Investors ask Home Depot to disclose its impact on nature

Boston, May 26, 2026 – Home Depot, the world’s largest home improvement retailer, sells many products that adversely impact the environment, from pesticides containing glyphosate to pots and pans treated with PFAS (aka “forever chemicals” because they resist breaking down in the environment). At the company’s annual meeting, Home Depot shareholders asked for a full accounting of those impacts. A shareholder proposal co-filed by Green Century Capital Management (“Green Century”) and led by Domini Impact Investments was supported by 14.3% of voting shareholders, representing $33 billion of company ownership.

“Home Depot sells products with ingredients that are suspected of harming the environment and human health,” said Leslie Samuelrich, president of Green Century. “Every one of those products represents a financial risk. Home Depot should do more to track and disclose to its shareholders how it impacts nature.”

Home Depot relies on nature for the products it sells

Home Depot relies on natural resources to provide some of its most important product lines, such as timber and live plants. Green Century’s shareholder proposal asked the company to account for these nature dependencies as well as the company’s impacts on the environment.

For example, the Canadian boreal forests—the source of approximately 17% of Home Depot’s timber—has experienced significant degradation due to the combined pressures of climate change and decades of industrial logging. Green Century’s proposal asked the company to assess and disclose the ways in which the company relies on the natural world for its products and operations.

“Home Depot helps their customers keep their homes in good repair,” said Andrew Shalit, shareholder advocate at Green Century. “The company should extend the same care to our shared home, the Earth we all rely on.”

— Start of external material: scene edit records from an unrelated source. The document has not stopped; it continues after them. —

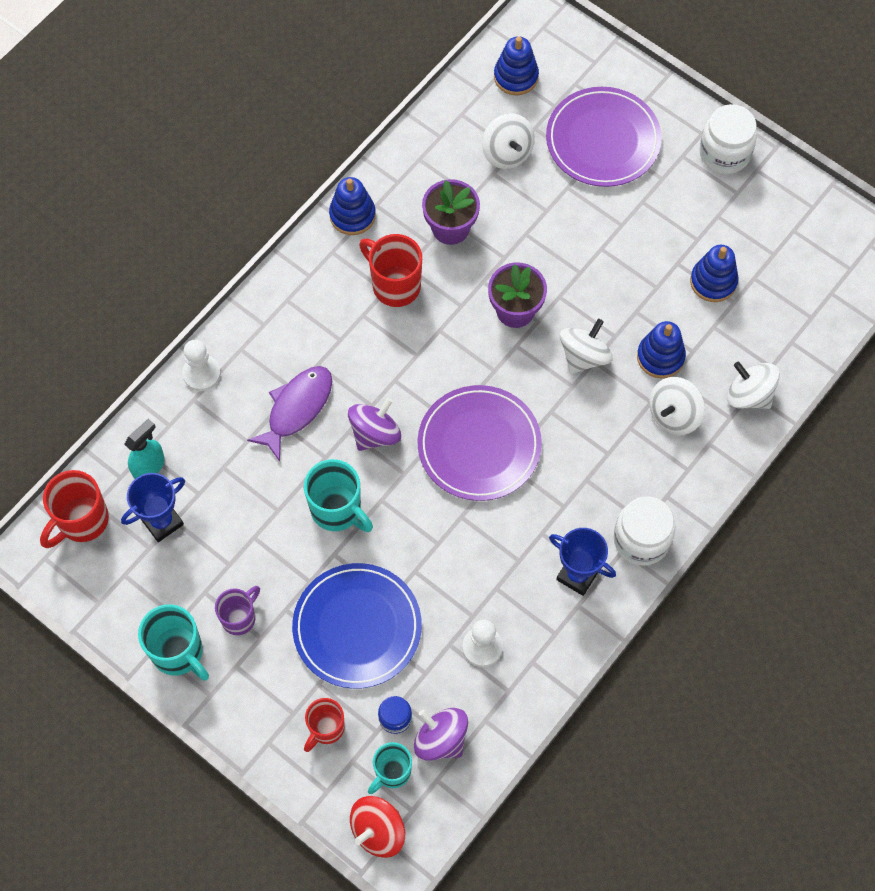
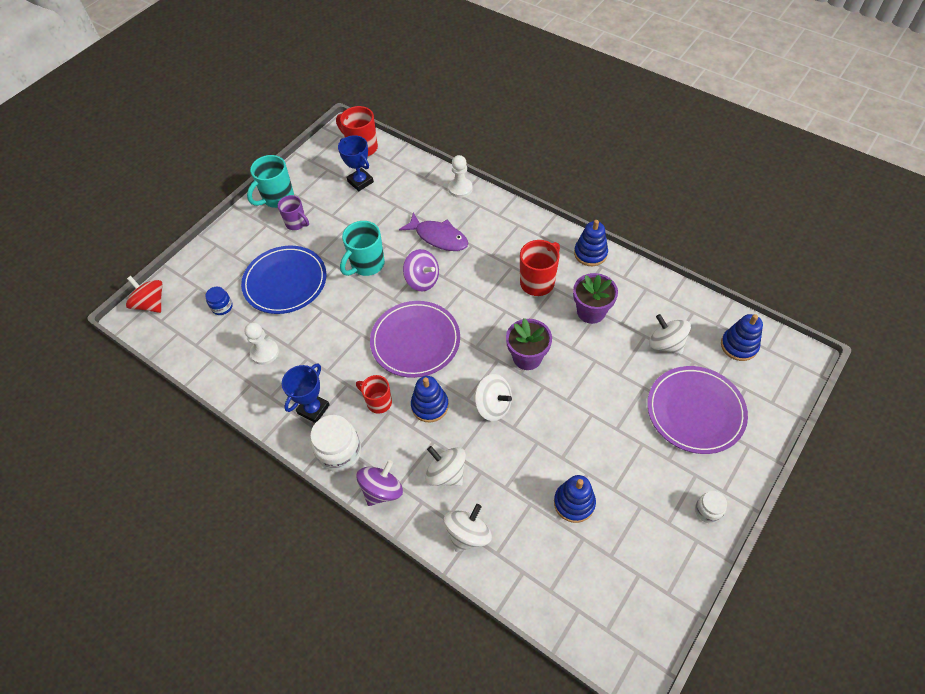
camera: 90 degrees right, 10 degrees down
turquoise spray bottle [124,419,165,479] -> none
red mug [304,698,345,752] -> red mug moved to [356,375,392,414]
turquoise mug [368,742,412,794] -> none
purple spinning top [414,708,468,761] -> purple spinning top moved to [356,460,403,506]
white spinning top [482,113,535,169] -> white spinning top turned 75 degrees clockwise [649,314,691,355]
blue stacking toy [637,321,686,378] -> blue stacking toy moved to [411,376,449,422]
white jar [699,104,757,174] -> white jar [695,491,727,523], size x0.55

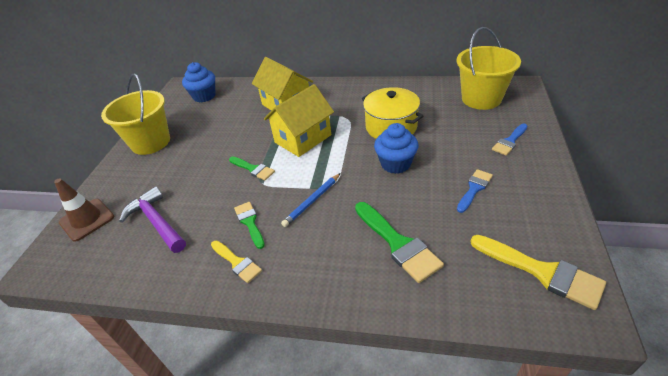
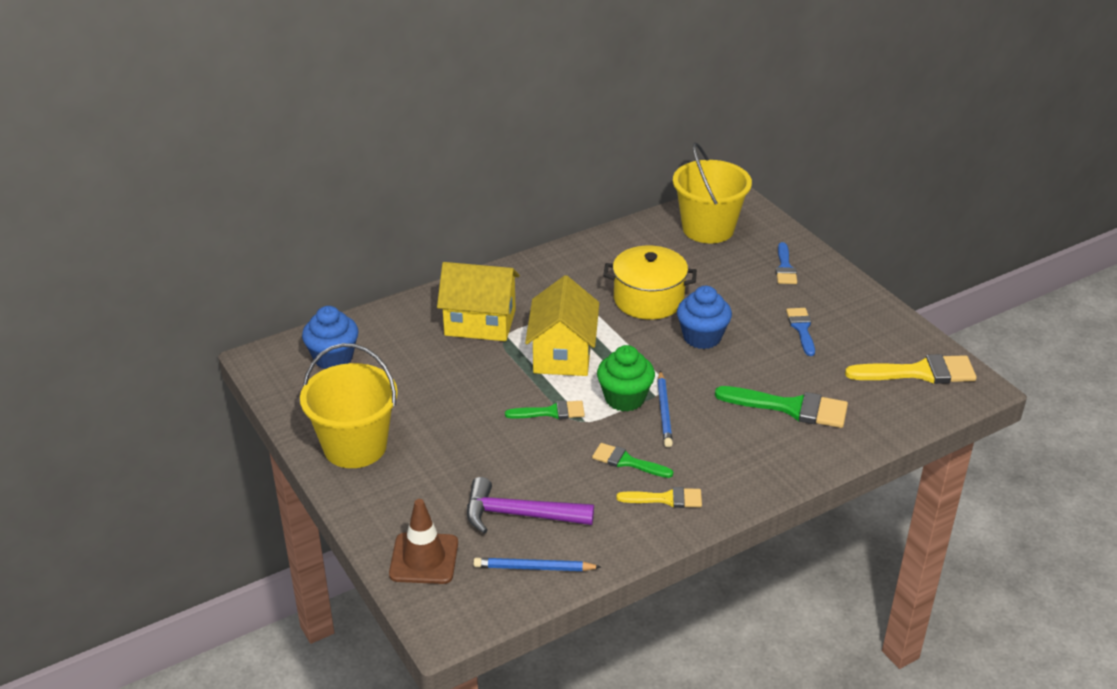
camera: 45 degrees left, 5 degrees down
none -> blue pencil [473,558,601,571]
none -> green cupcake [597,345,655,412]

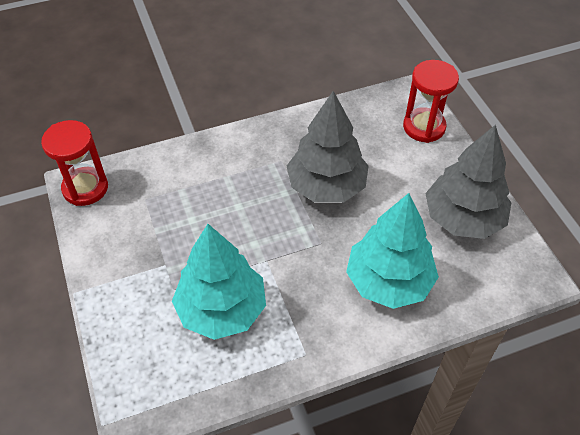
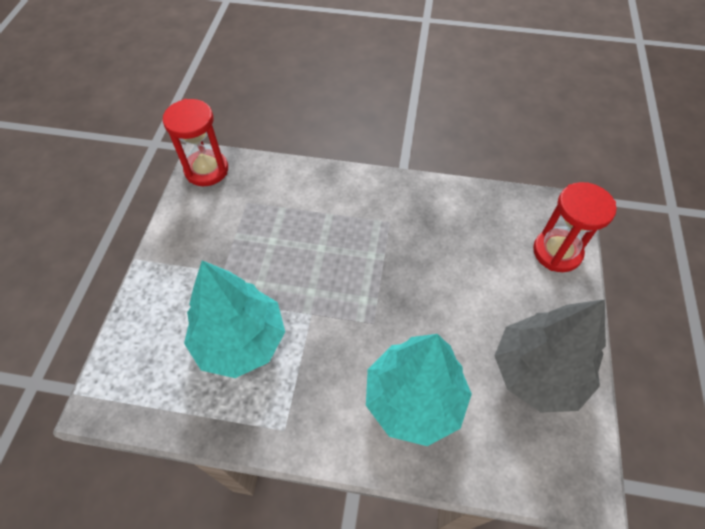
camera: 30 degrees right, 5 degrees up
grey tree [287,91,369,203] -> none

Increased awareness of the need to track nature impacts

Companies and financial regulators around the world are increasingly aware of the ways in which our economy relies on the environment and well-functioning natural systems. In 2024, a group of central banks from around the world published a framework for assessing nature-related risks to the global economy. More than 700 organizations have committed to using the Taskforce for Nature-related Financial Disclosure’s guidelines to provide a comprehensive accounting of how they both depend on and impact nature. The shareholder proposal filed by Green Century asked Home Depot to publish a similar disclosure.